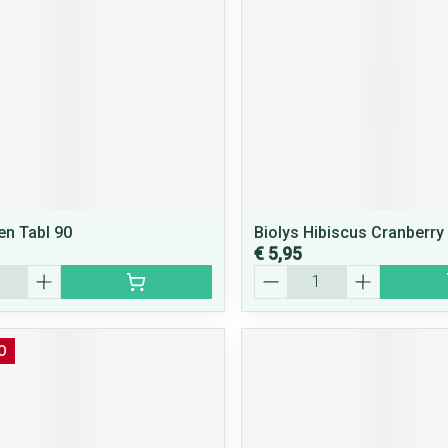
n Tabl 90
Biolys Hibiscus Cranberry
€ 5,95
Aantal
O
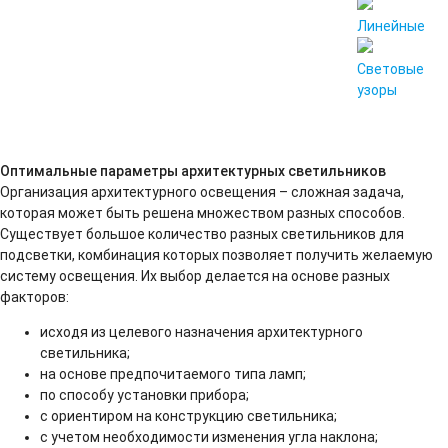
Линейные
Световые
узоры
Оптимальные параметры
архитектурных
светильников
Организация архитектурного освещения – сложная задача,
которая может быть решена множеством разных способов.
Существует большое количество разных светильников для
подсветки, комбинация которых позволяет получить желаемую
систему освещения. Их выбор делается на основе разных
факторов:
исходя из целевого назначения архитектурного
светильника;
на основе предпочитаемого типа ламп;
по способу установки прибора;
с ориентиром на конструкцию светильника;
с учетом необходимости изменения угла наклона;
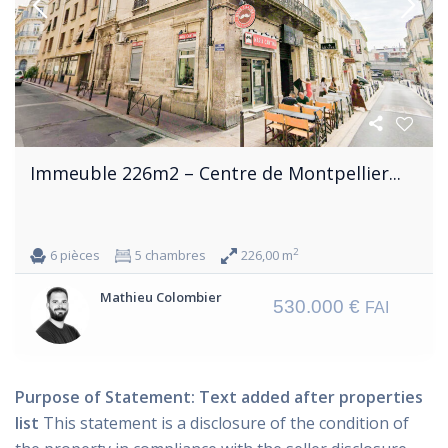
Immeuble 226m2 – Centre de Montpellier...
2
6 pièces
5 chambres
226,00 m
Mathieu Colombier
530.000 €
FAI
Purpose of Statement: Text added after properties
list
This statement is a disclosure of the condition of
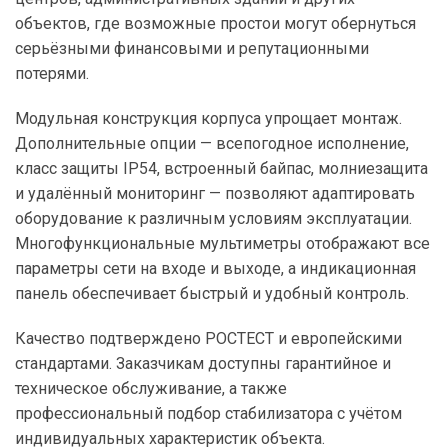
объектов, где возможные простои могут обернуться
серьёзными финансовыми и репутационными
потерями.
Модульная конструкция корпуса упрощает монтаж.
Дополнительные опции — всепогодное исполнение,
класс защиты IP54, встроенный байпас, молниезащита
и удалённый мониторинг — позволяют адаптировать
оборудование к различным условиям эксплуатации.
Многофункциональные мультиметры отображают все
параметры сети на входе и выходе, а индикационная
панель обеспечивает быстрый и удобный контроль.
Качество подтверждено РОСТЕСТ и европейскими
стандартами. Заказчикам доступны гарантийное и
техническое обслуживание, а также
профессиональный подбор стабилизатора с учётом
индивидуальных характеристик объекта.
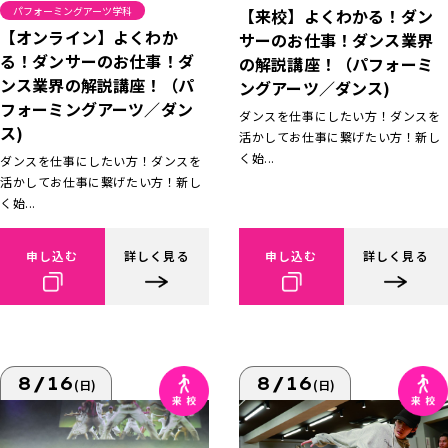
パフォーミングアーツ学科
【来校】よくわかる！ダン
【オンライン】よくわか
サーのお仕事！ダンス業界
る！ダンサーのお仕事！ダ
の解説講座！（パフォーミ
ンス業界の解説講座！（パ
ングアーツ／ダンス)
フォーミングアーツ／ダン
ダンスを仕事にしたい方！ダンスを
ス)
活かしてお仕事に繋げたい方！新し
く始...
ダンスを仕事にしたい方！ダンスを
活かしてお仕事に繋げたい方！新し
く始...
申し込む
詳しく見る
申し込む
詳しく見る
8/16
8/16
(日)
(日)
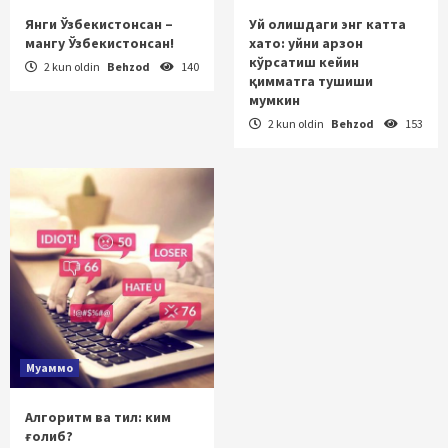
Янги Ўзбекистонсан –
Уй олишдаги энг катта
мангу Ўзбекистонсан!
хато: уйни арзон
кўрсатиш кейин
2 kun oldin
Behzod
140
қимматга тушиши
мумкин
2 kun oldin
Behzod
153
Муаммо
Алгоритм ва тил: ким
ғолиб?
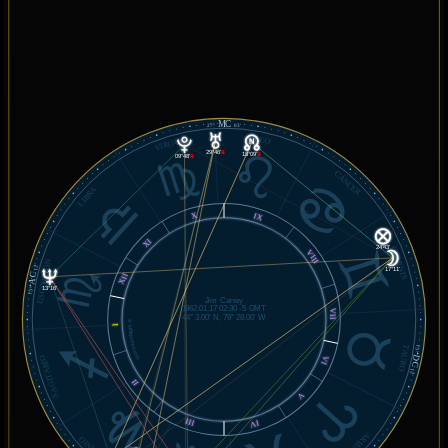
MC
27°
03'
LEO
VIRGO
29°46'
℞
18°09'
℞
09°48'
℞
CÁNCER
LIBRA
X
IX
XI
24°43'
GÉMINIS
VIII
ESCORPIÓN
12'
17°11'
AC
XII
13°16'
15°
Jim Carrey
1962.01.17 02:30 -5 GMT
VII
44° 3.00' N, 79° 28.00' W
© MiSabueso.com
I
TAURO
15°
DC
SAGITARIO
VI
12'
II
V
III
IV
ARIES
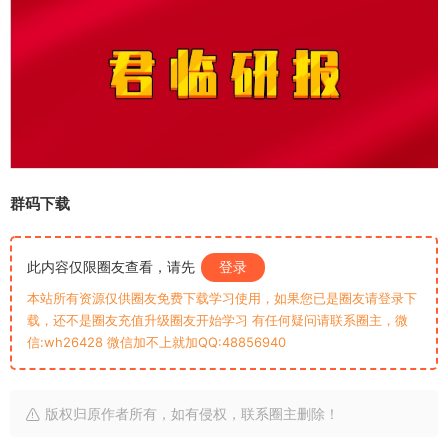
群码下载
此内容仅限圈友查看，请先
登录
本站所有资源仅供圈友免费下载学习使用，如果您已是圈友请登录下
载，还不是圈友充值升级圈友开始学习 有任何疑问请联系圈主，微
信:wh26428 微信加不上就加QQ:48856940
版权归原作者所有，如有侵权，联系圈主删除！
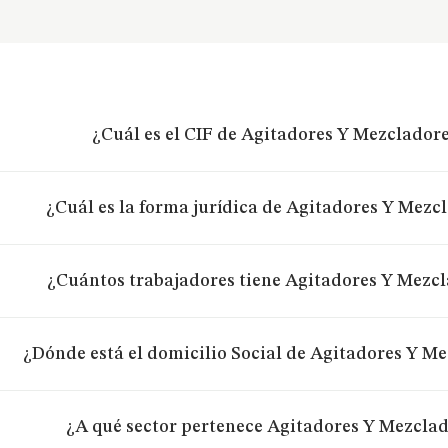
¿Cuál es el CIF de Agitadores Y Mezcladore
¿Cuál es la forma jurídica de Agitadores Y Mezcl
¿Cuántos trabajadores tiene Agitadores Y Mezcl
¿Dónde está el domicilio Social de Agitadores Y Me
¿A qué sector pertenece Agitadores Y Mezclad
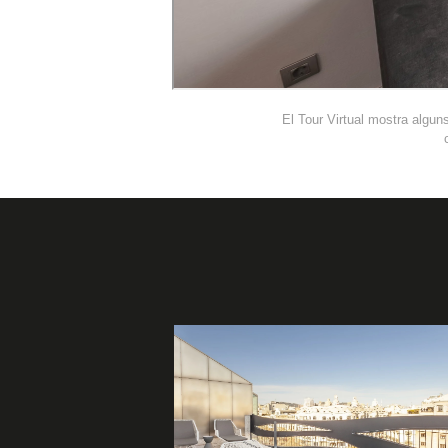
El Tour Virtual mostra alguns 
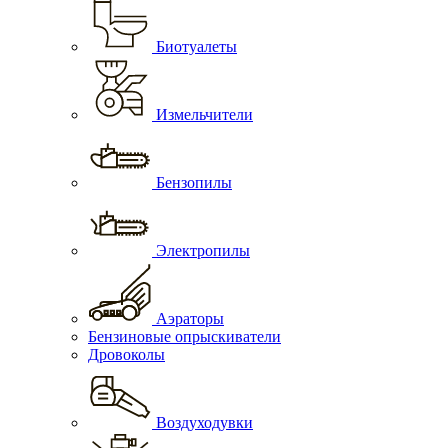
Биотуалеты
Измельчители
Бензопилы
Электропилы
Аэраторы
Бензиновые опрыскиватели
Дровоколы
Воздуходувки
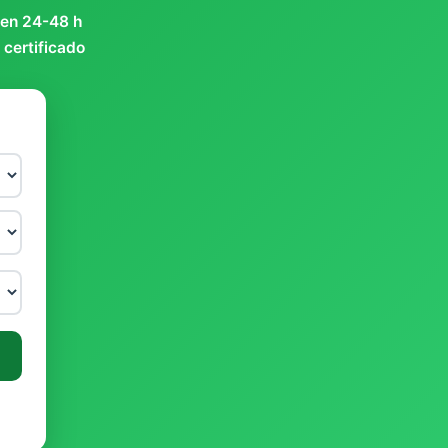
 en 24-48 h
 certificado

Problem requirements> Each line that contains "освещения" is to be copied from the listing above.

Response to this task>
Организация архитектурного освещения – сложная задача,
систему освещения. Их выбор делается на основе разных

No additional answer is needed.